Exemplo: numa tarde de 2003 ou 2004 assisti a uma cena curta que me causou profundo impacto. Eu voltava a pé do trabalho para casa e ao passar em frente a um posto de gasolina quase fui atropelado por um carro de luxo que cortou meu caminho, em alta velocidade, para abastecer. Estava cansado e nem um pouco desejoso de discutir: dei-me apenas ao trabalho de amaldiçoar o motorista e toda a sua descendência por cinquenta e sete gerações. A motorista (vi depois que era uma mulher) estava acompanhada de um... poodle e, dirigindo-se a ele como a um ser humano, disse-lhe gracinhas com voz meiga e infantilóide. Consegui distinguir um fim de frase: "... da mamãe". Sim, o poodle havia sido promovido de cachorro para "filho" dela e, pelo jeito, entendia muito bem o português. Quando um frentista de aspecto humilde se aproximou para saber o que ela desejava, a mulher dirigiu-se a ele como a um cão, dizendo-lhe em tom militaresco que colocasse gasolina e verificasse o óleo: "e rápido!". O frentista reagiu como se fosse um cão: silencioso e obediente.

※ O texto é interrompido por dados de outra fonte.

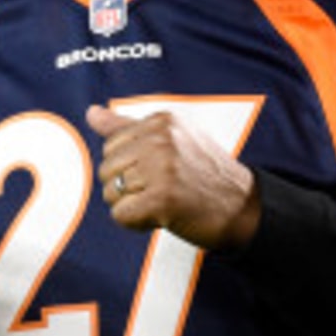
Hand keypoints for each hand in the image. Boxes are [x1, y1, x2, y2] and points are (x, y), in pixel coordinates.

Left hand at [86, 104, 258, 250]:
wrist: (244, 209)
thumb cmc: (202, 175)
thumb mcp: (169, 140)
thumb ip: (125, 126)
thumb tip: (91, 112)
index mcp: (162, 121)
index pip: (111, 145)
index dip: (130, 167)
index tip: (160, 172)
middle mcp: (161, 140)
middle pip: (106, 169)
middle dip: (126, 188)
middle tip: (162, 191)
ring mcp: (162, 168)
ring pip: (111, 193)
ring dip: (132, 207)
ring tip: (162, 203)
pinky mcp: (162, 199)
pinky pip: (121, 215)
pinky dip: (136, 223)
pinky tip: (160, 218)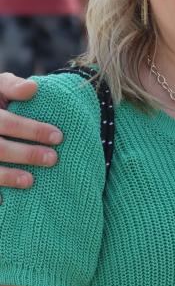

Esse é o outro lado da questão, o lado do trabalhador brasileiro do povão. Povo manso e trabaiadô, que tira o chapéu quando se encontra diante do patrão e fala baixo e olhando para o chão, como quem pede desculpas por existir. A tudo responde sim sinhô ou não sinhô. Esse povo sente na carne todo o peso da exploração a que é submetido mas só fala mal dos chefes pelas costas. Mais importante é pagar a próxima prestação dos eletrodomésticos adquiridos em várias prestações e descontar a raiva nos vícios. E logo esquece, volta a sorrir, pensando no próximo jogo de futebol, na trama da novela, no paredão do Big Brother. A TV é o ópio do povo, não a religião, pois é a mídia que fornece a esse povo ovino aquilo o que ele deve acreditar como sendo "a realidade das coisas". Povo cão, porque acostumado a ser tratado como cão, que apanha bastante e balança o rabo diante de qualquer migalha, de qualquer sinal incerto de benevolência do patrãozinho. Ou como dizia o Zé Ramalho: povo marcado, povo feliz. Pode chover pão para os pobres, não importa: dignidade é coisa de gente. Mas gente é quem se comporta como gente. E nessa história toda os únicos inocentes são os poodles.